I nod and keep going, but I don’t stop at the bathroom. A side exit stands ajar, light knifing in, the smell of diesel and oranges riding the breeze. Beyond it, the courtyard bakes in the Sicilian sun. Doves hop along the wall. A cat sleeps in a rectangle of shade, tail twitching like a metronome.

The first sob tears loose then, loud in the quiet. I slap a hand over my mouth and taste salt and lipstick. Another sob shakes free. Then the flood comes, and my eyes burn, and I’m suddenly so tired of being an obedient daughter, a perfect fiancée, a proper anything.

Cara’s laugh echoes in my head. Aldo’s grunt follows, ugly and smug. The sound turns me hollow.

There’s a bench under a lemon tree, and I sink onto it because my legs refuse to hold me. Perfumed shade drapes over my shoulders. A bee fusses with a blossom. Life goes on even when yours splits down the middle.

A shadow falls across the stones. “Signorina?” The sacristan—round, white-haired, kind—stands in the doorway, concern knitting his brows. “Are you unwell? Should I fetch your mother?”

A lie jumps to my tongue. A truth claws from underneath.

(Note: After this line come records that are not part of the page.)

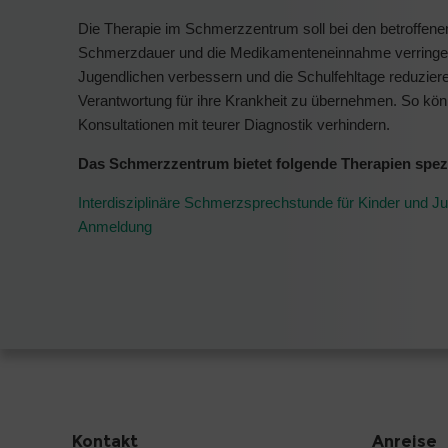
Die Therapie im Schmerzzentrum soll bei den betroffenen
Schmerzdauer und die Medikamenteneinnahme verringern.
Jugendlichen verbessern und die Schulfehltage reduziere
Verantwortung für ihre Krankheit zu übernehmen. So kön
Konsultationen mit teurer Diagnostik verhindern.
Das Schmerzzentrum bietet folgende Therapien spezi
Interdisziplinäre Schmerzsprechstunde für Kinder und 
Anmeldung
Kontakt
Anreise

“I—” The word shreds. I swallow hard, smooth the front of the dress with shaking palms. “I needed air.Per favore, no one yet. Just a minute.”

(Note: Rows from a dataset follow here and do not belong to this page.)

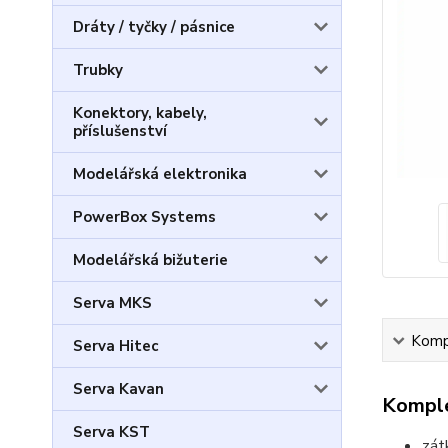
Dráty / tyčky / pásnice
Trubky
Konektory, kabely,
příslušenství
Modelářská elektronika
PowerBox Systems
Modelářská bižuterie
Serva MKS
Kompl
Serva Hitec
Serva Kavan
Komple
Serva KST
zát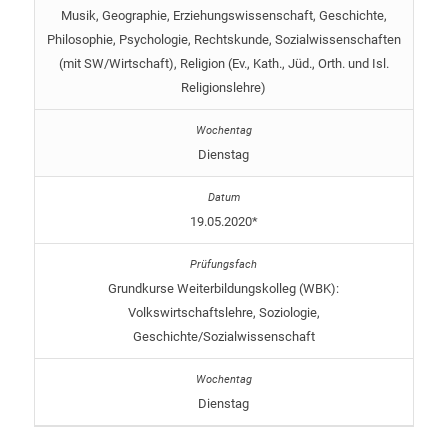
Musik, Geographie, Erziehungswissenschaft, Geschichte,
Philosophie, Psychologie, Rechtskunde, Sozialwissenschaften
(mit SW/Wirtschaft), Religion (Ev., Kath., Jüd., Orth. und Isl.
Religionslehre)
Dienstag
19.05.2020*
Grundkurse Weiterbildungskolleg (WBK):
Volkswirtschaftslehre, Soziologie,
Geschichte/Sozialwissenschaft
Dienstag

He studies my face, sees more than I want, and nods with grave delicacy. “Un minuto,” he agrees, and slips away, closing the door enough to make me feel hidden.

Birdsong fills the courtyard. I focus on the lemon’s skin, pores catching light, that faint oily gleam of zest. One breath. Then another. The sharp scent clears a little space in my head where thoughts can line up.

What do I do?

Aldo will be at the altar pretending he didn’t just—My throat closes around the verb. Cara will smooth her hair and paint on the same glossy loyalty she swore to me last night. Papà will make deals with his eyes while the priest talks about vows. Mamma will cry for a future that no longer exists.

The word future doesn’t sit right; it teeters and collapses. Everything inside me scrambles to fill the hole.

Running isn’t brave. Running is survival.

I stand. Lemon petals stick to my veil; I pluck them free and watch them drift down like tiny white confetti. My hand finds the hidden zipper sewn into the side of the skirt for quick changes—something the seamstress suggested when Papà insisted on the layers. I tug, tug again, then breathe easier when the bodice slackens and air returns to my lungs.

A knock taps on the sacristy door. “Paolina?” Mamma’s voice, careful and bright, the way she speaks to stray kittens. “Tesoro, the procession is forming.”

My heart slams once. Twice. “Coming,” I call, and marvel that the word comes steady. My legs carry me back through the small corridor, veil gathered close as armor. The bathroom door gapes. I duck inside and lock it.

In the mirror, a stranger stares back—cheeks blotched, eyes rimmed, lips trembling. I press cold water against my face with cupped hands, flinching at the shock, then pat dry with a towel too white for what I want to do with it. My palm trembles over the tiny pearl buttons. No time. No courage for that fight with a row of mother-of-pearl.

From the small window above the sink, I see the lane that runs along the church toward the piazza. A bar anchors the corner—La Sirena—blue awning fluttering, men clustered at high tables with espresso cups andlittle glasses of grappa. Life. Noise. An option that isn’t this.

Another knock. Papà this time, voice like a blade wrapped in velvet. “Figlia. Adesso.”

A lifetime fits into a heartbeat.

I unlock the door and step out. “One more moment,” I say, brushing past him before his hand can close on my arm. “Just to collect myself.”